Authors: Coreene Callahan
A failing? No doubt. But nothing made her feel better than a pair of new shoes. A gorgeous handbag. Or hmm, boy, take her away…a beautiful piece of jewelry. And oh, how the list went on. Call her crazy.
Myst did. With unerring frequency.
Her throat went tight. Tania bowed her head, ignoring the organized chaos around her, and rubbed the bridge of her nose. She was so tired of crying, but God, she missed her best friend. Was so worried she didn’t know what to do. The cops still hadn’t gotten back to her. Three days and nada. Not one call. Nary a single text or e-mail. Something was really wrong. Tania huffed. Duh. What was her first clue? A very dead Caroline Van Owen. A missing baby. A still alive, but hiding, Myst. And two homicide detectives gone underground.

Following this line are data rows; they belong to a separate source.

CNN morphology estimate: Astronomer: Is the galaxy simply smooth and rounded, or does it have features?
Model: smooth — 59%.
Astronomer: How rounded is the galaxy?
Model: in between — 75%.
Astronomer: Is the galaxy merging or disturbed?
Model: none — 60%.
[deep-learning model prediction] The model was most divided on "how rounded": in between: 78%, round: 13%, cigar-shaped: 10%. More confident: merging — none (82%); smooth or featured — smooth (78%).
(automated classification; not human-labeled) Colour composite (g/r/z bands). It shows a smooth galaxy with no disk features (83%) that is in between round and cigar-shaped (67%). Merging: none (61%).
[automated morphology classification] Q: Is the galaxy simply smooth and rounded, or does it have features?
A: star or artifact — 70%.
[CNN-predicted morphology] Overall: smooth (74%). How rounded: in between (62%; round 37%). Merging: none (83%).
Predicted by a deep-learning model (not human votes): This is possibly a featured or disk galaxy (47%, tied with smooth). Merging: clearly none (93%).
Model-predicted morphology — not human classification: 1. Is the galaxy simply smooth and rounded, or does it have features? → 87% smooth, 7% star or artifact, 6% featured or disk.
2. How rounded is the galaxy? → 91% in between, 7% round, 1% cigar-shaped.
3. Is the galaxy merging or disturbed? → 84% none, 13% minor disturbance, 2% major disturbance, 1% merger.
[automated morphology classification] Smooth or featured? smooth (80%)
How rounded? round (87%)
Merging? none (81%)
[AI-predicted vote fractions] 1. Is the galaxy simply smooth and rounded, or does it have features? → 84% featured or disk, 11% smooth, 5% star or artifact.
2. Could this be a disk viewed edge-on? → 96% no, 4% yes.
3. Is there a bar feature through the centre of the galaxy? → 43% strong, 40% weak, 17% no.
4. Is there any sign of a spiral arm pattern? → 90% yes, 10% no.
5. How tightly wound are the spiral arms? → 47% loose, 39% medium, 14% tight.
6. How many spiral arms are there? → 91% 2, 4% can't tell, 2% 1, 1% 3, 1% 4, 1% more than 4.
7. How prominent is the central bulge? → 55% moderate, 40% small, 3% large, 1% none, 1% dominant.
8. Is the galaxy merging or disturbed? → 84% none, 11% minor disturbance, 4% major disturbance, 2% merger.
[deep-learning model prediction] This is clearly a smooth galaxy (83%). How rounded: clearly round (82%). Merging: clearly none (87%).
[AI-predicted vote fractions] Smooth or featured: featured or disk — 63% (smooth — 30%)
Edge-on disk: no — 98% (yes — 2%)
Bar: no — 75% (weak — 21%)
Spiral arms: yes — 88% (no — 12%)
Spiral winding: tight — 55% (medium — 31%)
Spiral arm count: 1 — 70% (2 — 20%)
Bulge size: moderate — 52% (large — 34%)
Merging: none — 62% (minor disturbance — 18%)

With a sigh, Tania tucked back into her closet, pushing more hanging clothes aside. She needed to find her—
“Ah, there you are,” she said, spotting her travel bag on the floor near the back in the black hole where handbags went to die. Though what her favorite duffle was doing way back there, she didn’t know. “Come to Mama, gorgeous.”
Grabbing the leather straps, she hauled the Louis Vuitton out, then headed to the bedroom. A quick toss and it landed on the bed’s silk duvet beside her neatly folded clothes. A weekend excursion was in order. Actually, it was a bimonthly event, one in which Tania visited her sister. At the Washington State Correctional Institution for Women.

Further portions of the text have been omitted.